Dictionary of National Biography, 1885-1900/Pittman, Josiah
PITTMAN, JOSIAH (1816–1886), musician and author, the son of a musician, was born on 3 Sept. 1816. He studied the organ under Goodman and S. S. Wesley. Subsequently he took lessons in the pianoforte from Moscheles and in composition from Schnyder von Wartensee at Frankfort. In 1831 he was appointed organist at the parish church of Sydenham, and in 1833 he obtained a like office at Tooting; from 1835 to 1847 he was organist at Spitalfields, and from 1852 to 1864 at Lincoln's Inn (Grove). He composed many services and much sacred music, some of which he published in 1859. A close study of the requirements of the established church with regard to congregational singing or chanting led him to the conclusion that the Book of Common Prayer was made ‘for song and naught else.’ He deplored the absence of music from the psalter as originally framed, and the consequent discouragement of the people from active participation in church services. In 1858 he set forth these views in ‘The People in Church.’ This was followed in 1859 by ‘The People in the Cathedral,’ mainly an historical treatise.

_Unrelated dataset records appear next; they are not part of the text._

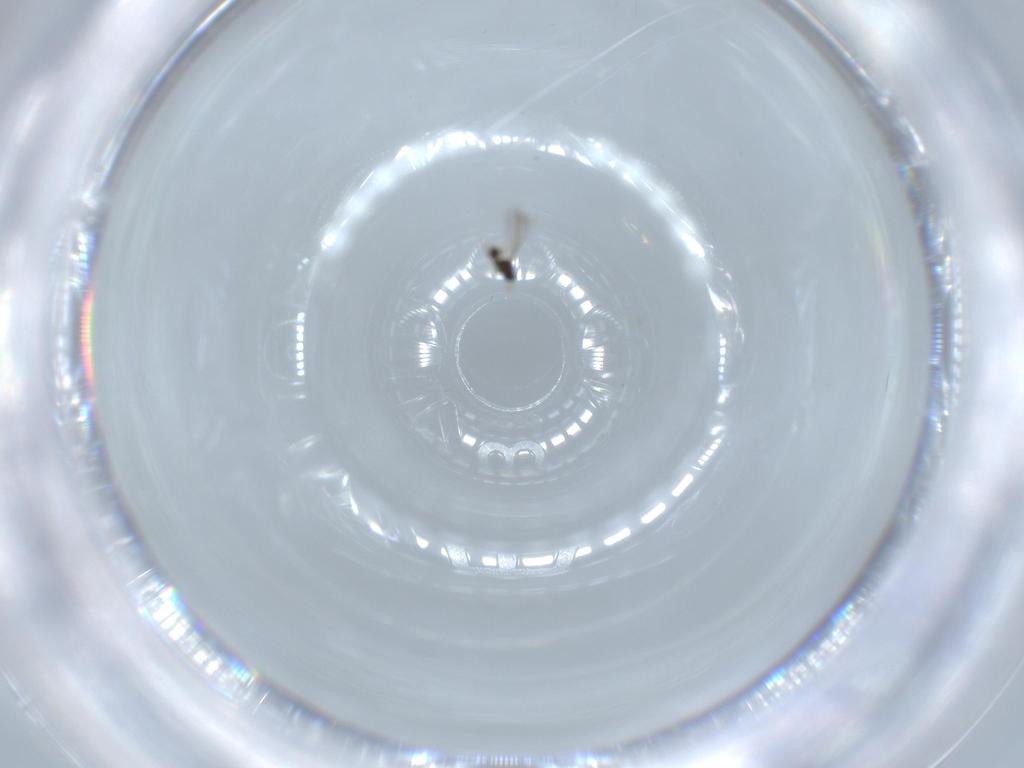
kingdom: Animalia
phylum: Arthropoda
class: Insecta
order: Hymenoptera
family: Mymaridae
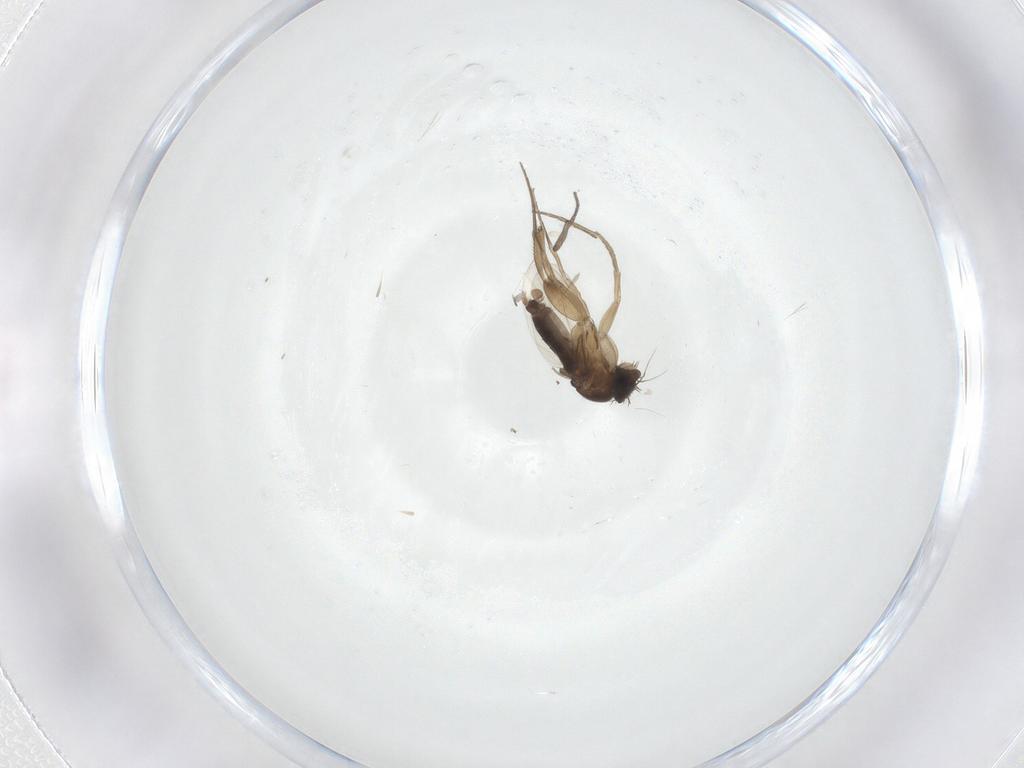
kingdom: Animalia
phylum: Arthropoda
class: Insecta
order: Diptera
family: Phoridae
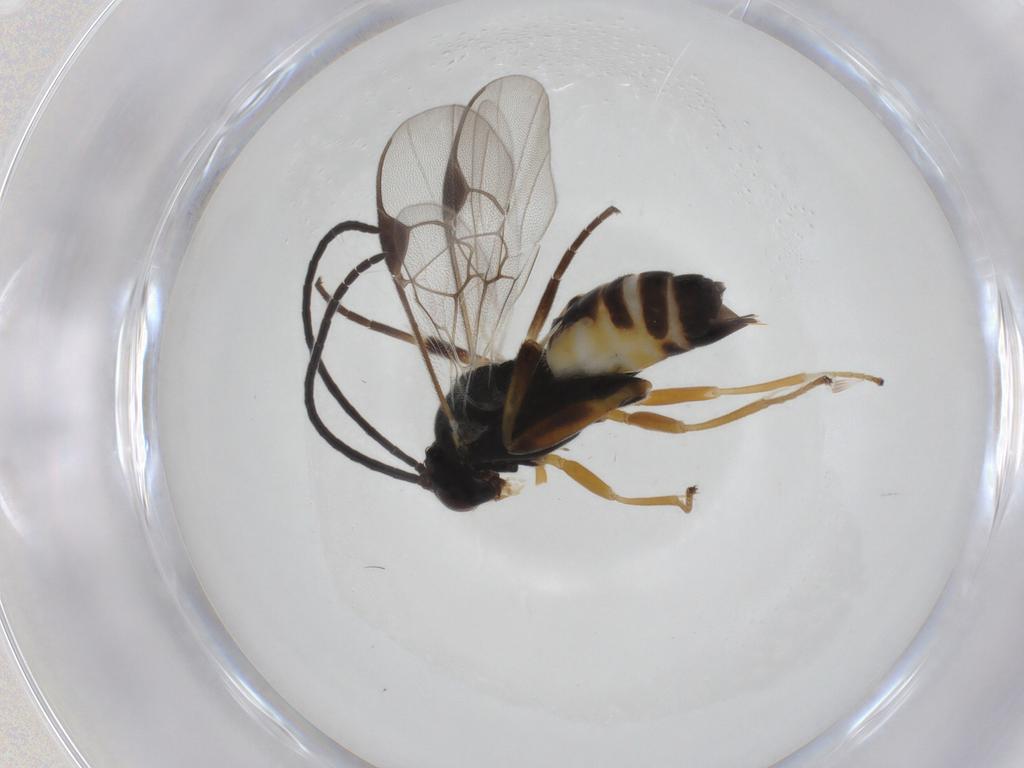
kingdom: Animalia
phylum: Arthropoda
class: Insecta
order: Hymenoptera
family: Braconidae
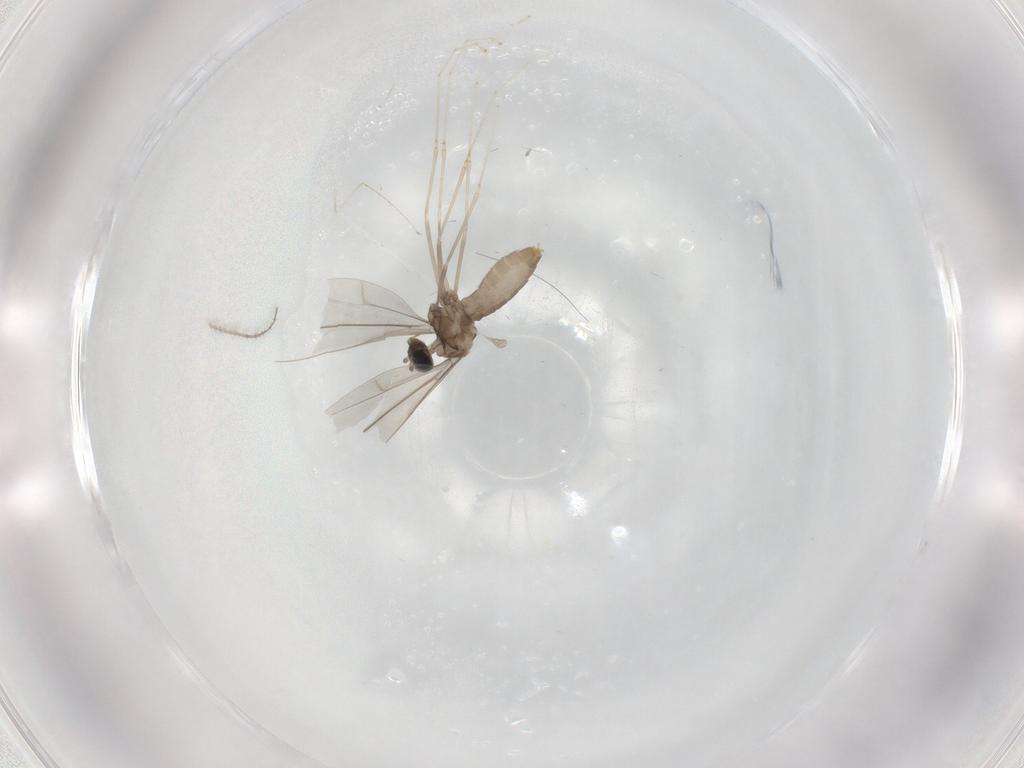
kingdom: Animalia
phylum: Arthropoda
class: Insecta
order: Diptera
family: Cecidomyiidae
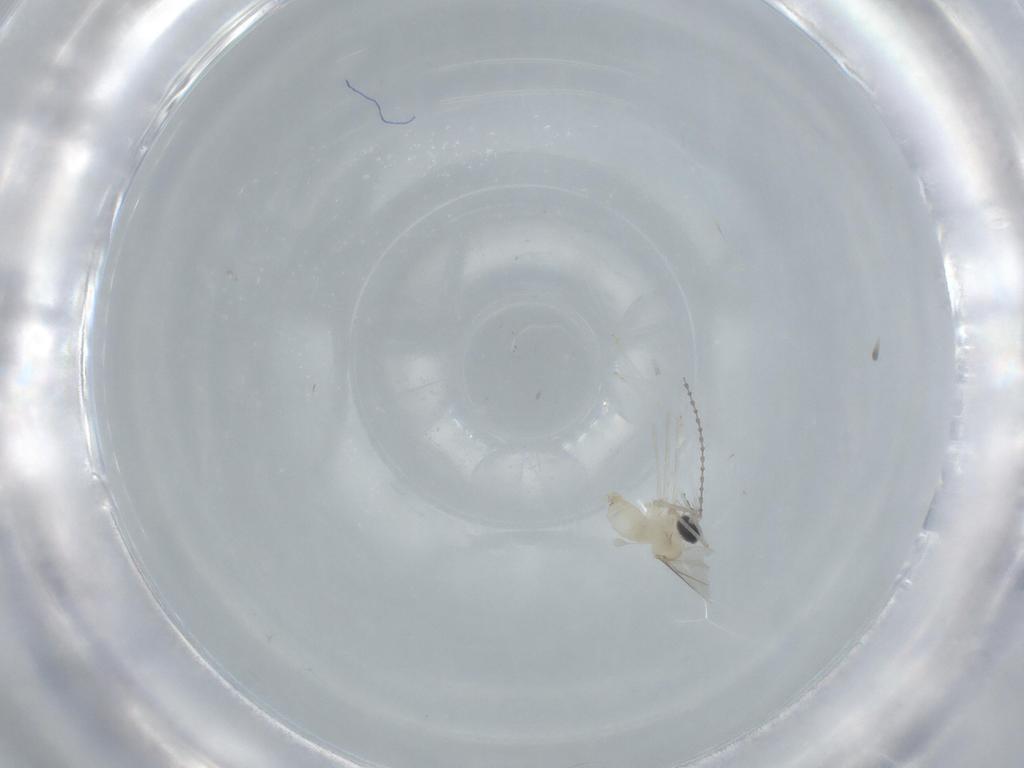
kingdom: Animalia
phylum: Arthropoda
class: Insecta
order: Diptera
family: Cecidomyiidae
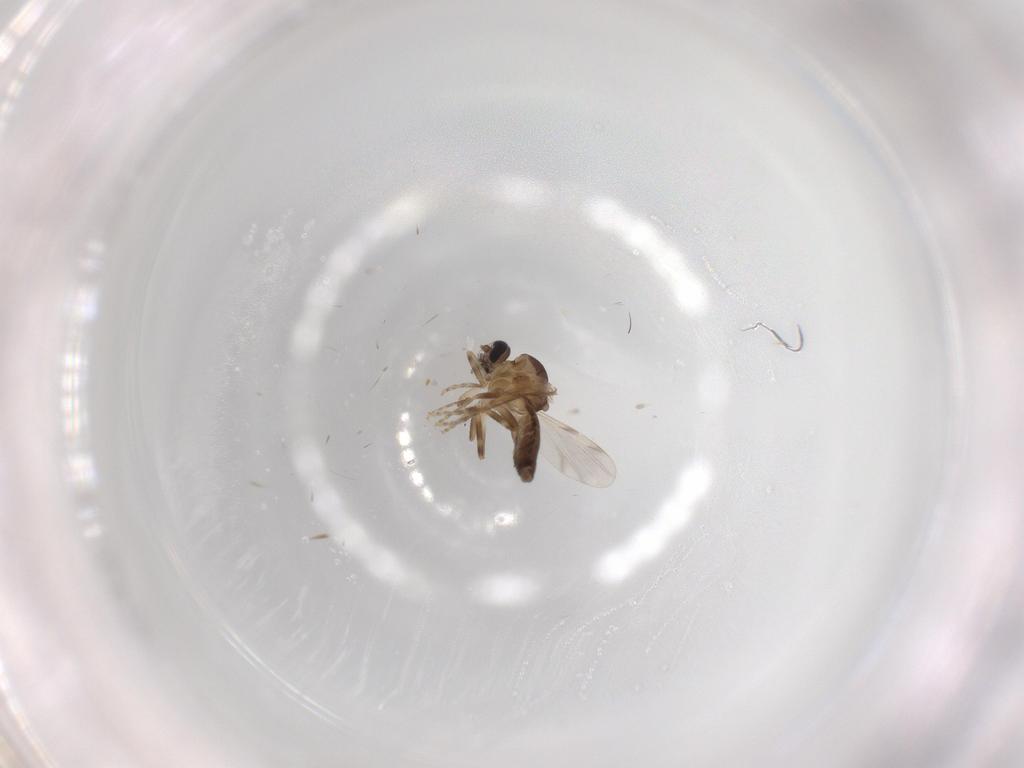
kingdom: Animalia
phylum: Arthropoda
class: Insecta
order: Diptera
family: Ceratopogonidae
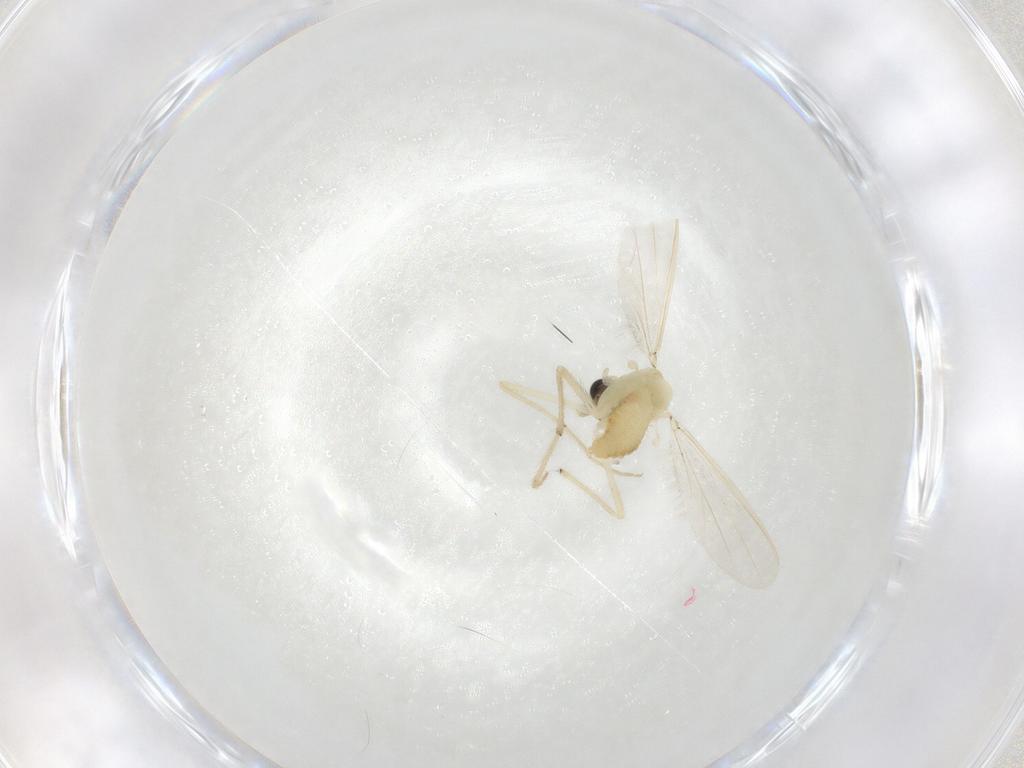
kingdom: Animalia
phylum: Arthropoda
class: Insecta
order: Diptera
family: Chironomidae
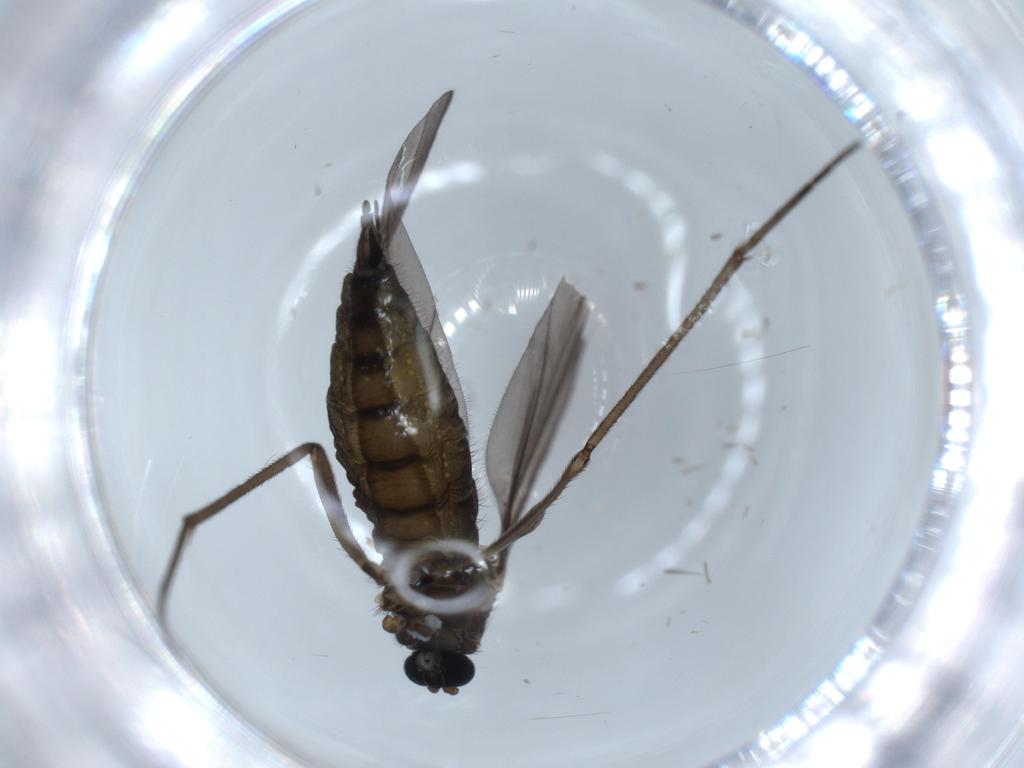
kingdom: Animalia
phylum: Arthropoda
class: Insecta
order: Diptera
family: Sciaridae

In 1865 he became accompanist at Her Majesty's Opera, and from 1868 until his death he filled the same office at Covent Garden. The value of his musical work at the opera was best understood by those behind the scenes, while his literary abilities fitted him to assist in the translation of libretti. The series of operas in pianoforte score published as ‘The Royal Edition’ by Messrs. Boosey, ranging from Auber through the alphabet to Weber, were edited by Pittman, who again, in co-operation with Sullivan, selected the operatic songs for the popular ‘Royal Edition’ albums issued by the same publishers. Pittman also edited a volume of Bach's Fugues, and the musical portions of theoretical works by Cherubini, Marx, Callcott, and others. ‘Songs of Scotland,’ compiled by Colin Brown and Pittman, was published in 1873.
Pittman died suddenly, in his seventieth year, at 228 Piccadilly, on Good Friday, 23 April 1886.[Grove's Dict. ii. 759, iv. 749; Musical Standard, 1886, p. 279; Musical Times, 1886, p. 228; Times, 29 April 1886; Pittman's compilations in the Brit. Museum Library.]